En outre, entendu dans le cadre d'une autre procédure d'éloignement le 25 octobre 2022, il a déclaré qu'il n'entendait pas se conformer à son obligation de quitter le territoire français.
Enfin, l'intéressé, dont il convient de rappeler qu'il est connu sous différents alias, est dépourvu de tous documents d'identité ou de voyage en cours de validité.
Dès lors, il résulte de ce qui précède que sa situation personnelle, et notamment ses garanties de représentation, a bien été examinée par la préfecture.

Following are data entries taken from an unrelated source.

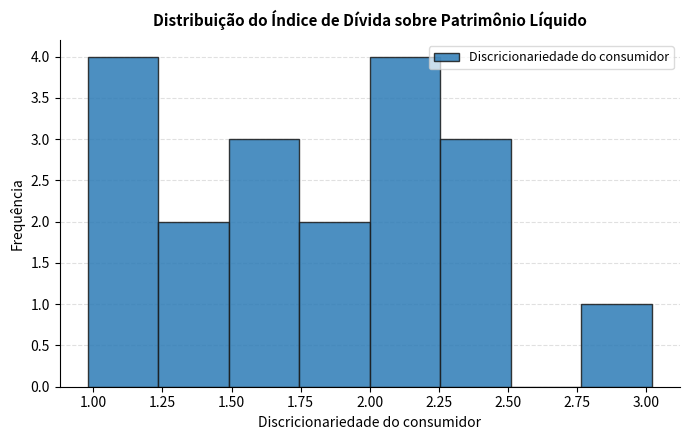

Reading left to right, list every bar in this chart as the range it spans on the x-axis followed by its height. Neither the bar edges nor the heights are printed on the chart, so give them approximately, as read against the axes.

0.980 to 1.235: 4
1.235 to 1.490: 2
1.490 to 1.745: 3
1.745 to 2.000: 2
2.000 to 2.255: 4
2.255 to 2.510: 3
2.510 to 2.765: 0
2.765 to 3.020: 1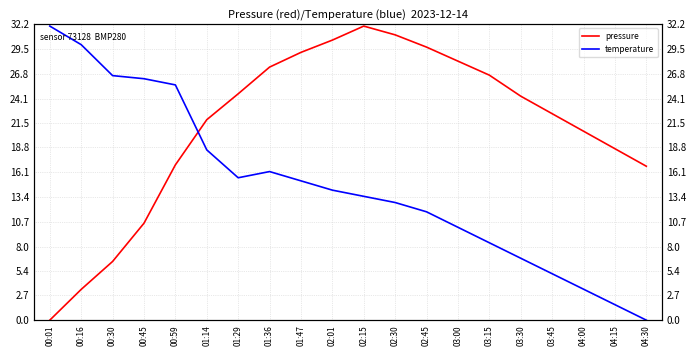

What is the highest value of the pressure series?

32.0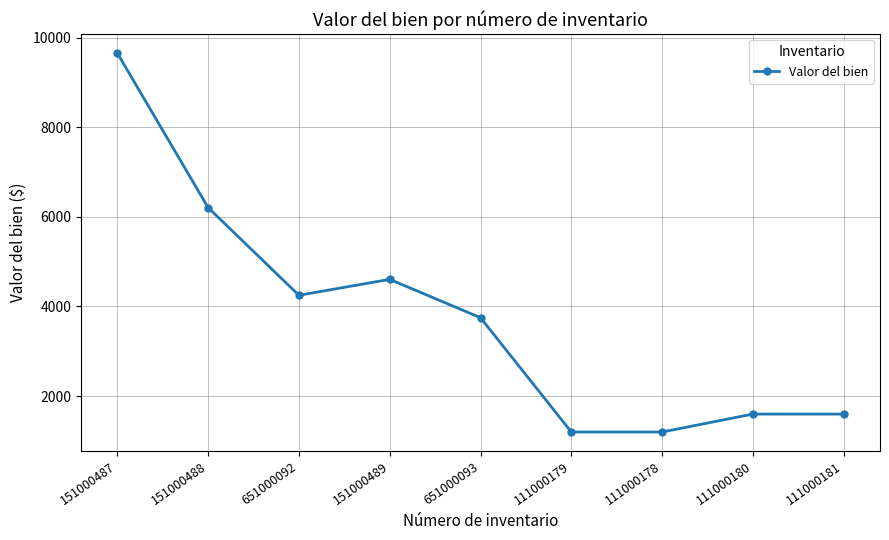

What is the label of the 6th point from the left?

111000179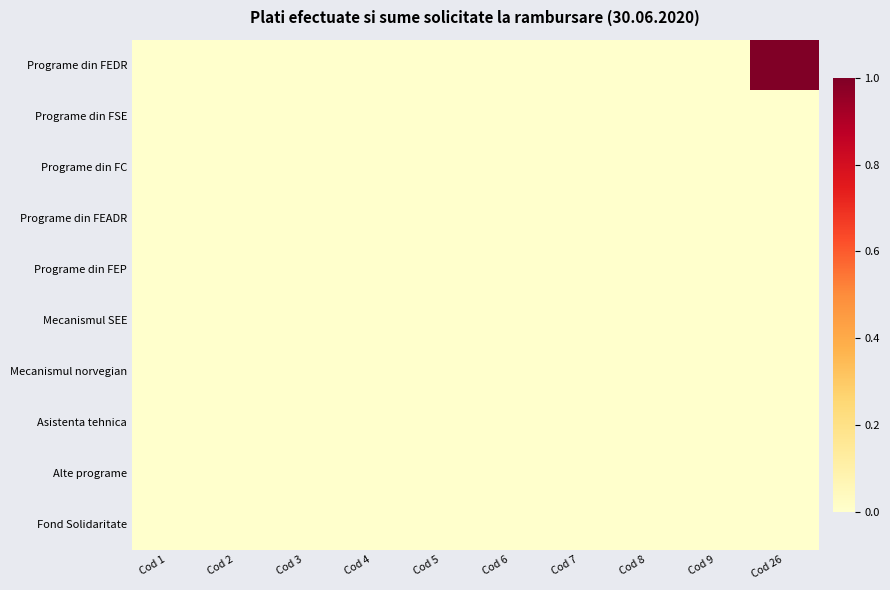

Which category has the highest value across all series?

Cod 26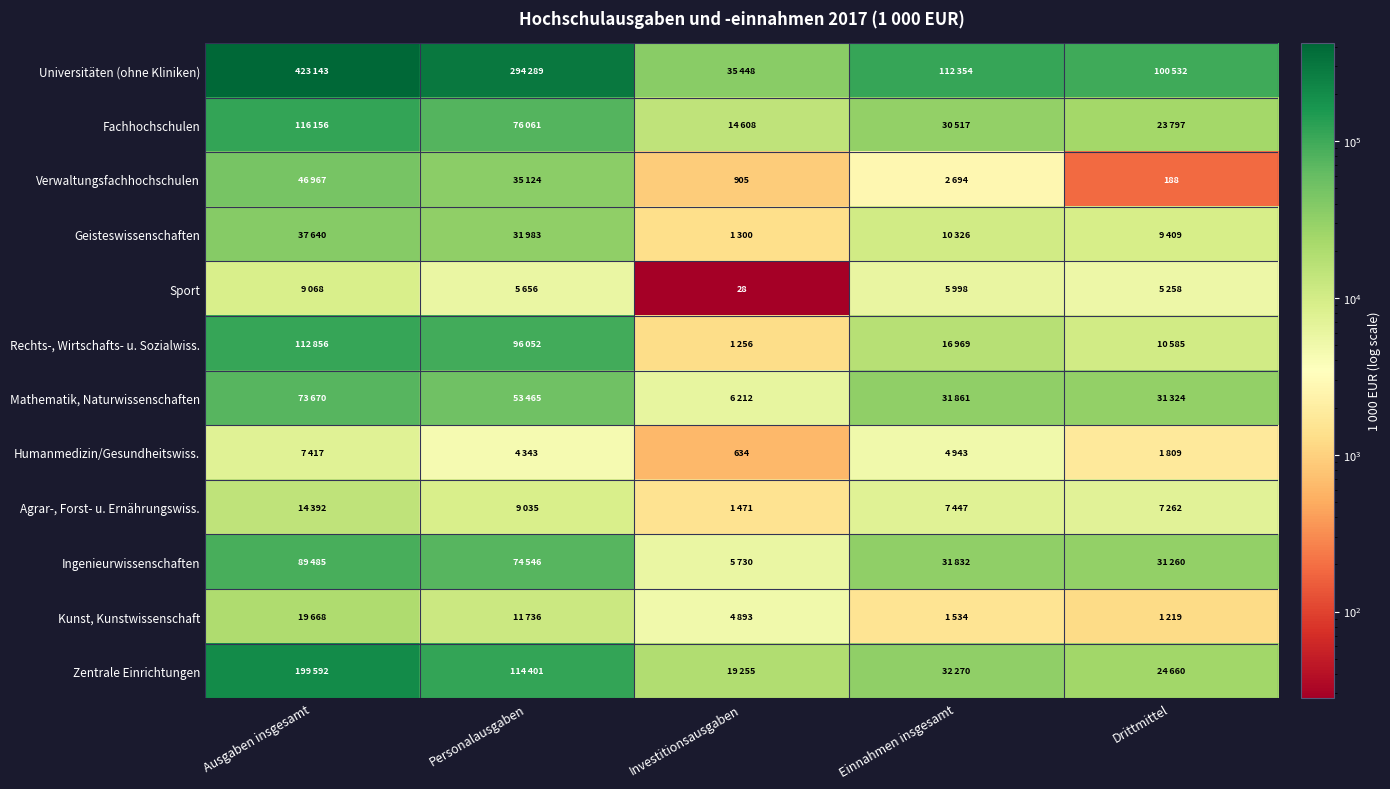

The Sport series shows 28 at Investitionsausgaben. True or false?

True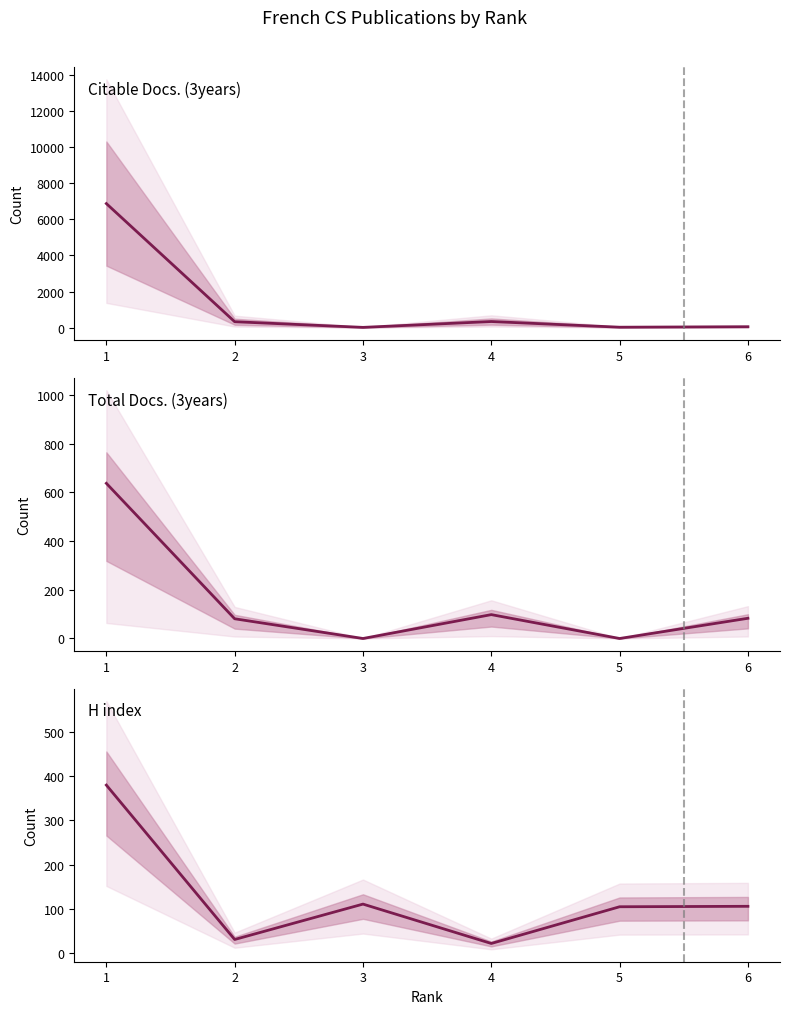

Reading left to right, list all the values displayed in this chart.

Citable Docs. (3years): 1=6874.0	2=334.5	3=21.0	4=344.5	5=30.5	6=57.0
Total Docs. (3years): 1=637.0	2=81.0	3=0.0	4=98.0	5=0.0	6=83.0
H index: 1=380.0	2=31.0	3=111.0	4=22.0	5=105.0	6=106.0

Ce moyen doit donc être également rejeté.
L'intégralité des moyens ayant été rejetée, la décision attaquée doit être intégralement confirmée.
PAR CES MOTIFS :
Statuant publiquement, par ordonnance réputée contradictoire et en dernier ressort,
Déclare recevable l'appel interjeté par Monsieur X se disant [D] [W] à l'encontre de l'ordonnance rendue le 14 Décembre 2022 par le Juge des libertés et de la détention de ROUEN ordonnant son maintien en rétention pour une durée de vingt-huit jours,
Confirme la décision entreprise en toutes ses dispositions.
Fait à Rouen, le 16 Décembre 2022 à 12 heures 05.
LE GREFFIER, LA CONSEILLERE,
NOTIFICATION
La présente ordonnance est immédiatement notifiée contre récépissé à toutes les parties qui en reçoivent une expédition et sont informées de leur droit de former un pourvoi en cassation dans les deux mois de la présente notification et dans les conditions fixées par les articles 973 et suivants du code de procédure civile.